70x40cm footprint (as a single space) is the ethical minimum for one dwarf hamster, for two to get on happily longterm with space for duplication of resources you're looking more at 80-100cm long cages (which tend to be 50cm deep). Zooplus has the best selection for affordable prices, with these 3 being the main options:
Barney100
https://www.zooplus.co.uk/shop/small_pets/hutches_cages/hamster_cages/hamster_cages/189303

Alexander
https://www.zooplus.co.uk/shop/small_pets/hutches_cages/hamster_cages/hamster_cages/174238

Alaska
https://www.zooplus.co.uk/shop/small_pets/hutches_cages/hamster_cages/hamster_cages/284288


----------



## Wild With Roxi (Jul 25, 2018)

The minimum cage size for a single Dwarf Hamster is 80x50 cm and that is an absolute bare minimum.
I would go with at least 100x50 per hamster.

Never trust what a pet shop tells you, hamsters due much better when housed alone, as they are mainly solitary animals.
Roborovski Dwarf Hamsters are the only hamsters that are OK to be housed together. Syrian Hamsters should never, ever in any circumstance be housed together and with Campbells,Winter Whites and Hybrid Dwarf Hamsters it not recommended. Chinese Hamsters should also never be housed together.

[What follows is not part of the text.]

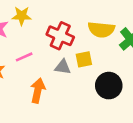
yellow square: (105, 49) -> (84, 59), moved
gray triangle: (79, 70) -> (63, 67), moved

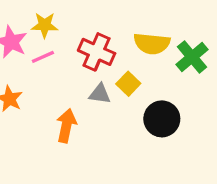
pink line: (24, 57) -> (43, 57), moved
yellow square: (84, 59) -> (128, 84), turned -35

Hamsters need a lot of space as they are active animals. A lot of research should be done on their care before bringing them home, as so often people are misinformed by pet shops or myths and give them improper care such as tiny cages, unsafe bedding, too small wheels, bad diet and don't follow steps to let the hamster settle in before disturbing.


----------



## Torin. (May 18, 2014)

Wild With Roxi said:


> The minimum cage size for a single Dwarf Hamster is 80x50 cm and that is an absolute bare minimum.


Ethical minimums are usually quoted as 70x40 for dwarf species (Russian species/ hybrids and robos), and 80x50 for Chinese and Syrians. But you're right - bigger is better so go for the biggest you can afford/ fit in the space above that 

Many people have success keeping dwarf species and Chinese hamsters together, with the right setup. If you're doing that you do need to be very alert for subtle changes, but it's absolutely not impossible nor irresponsible to do.


----------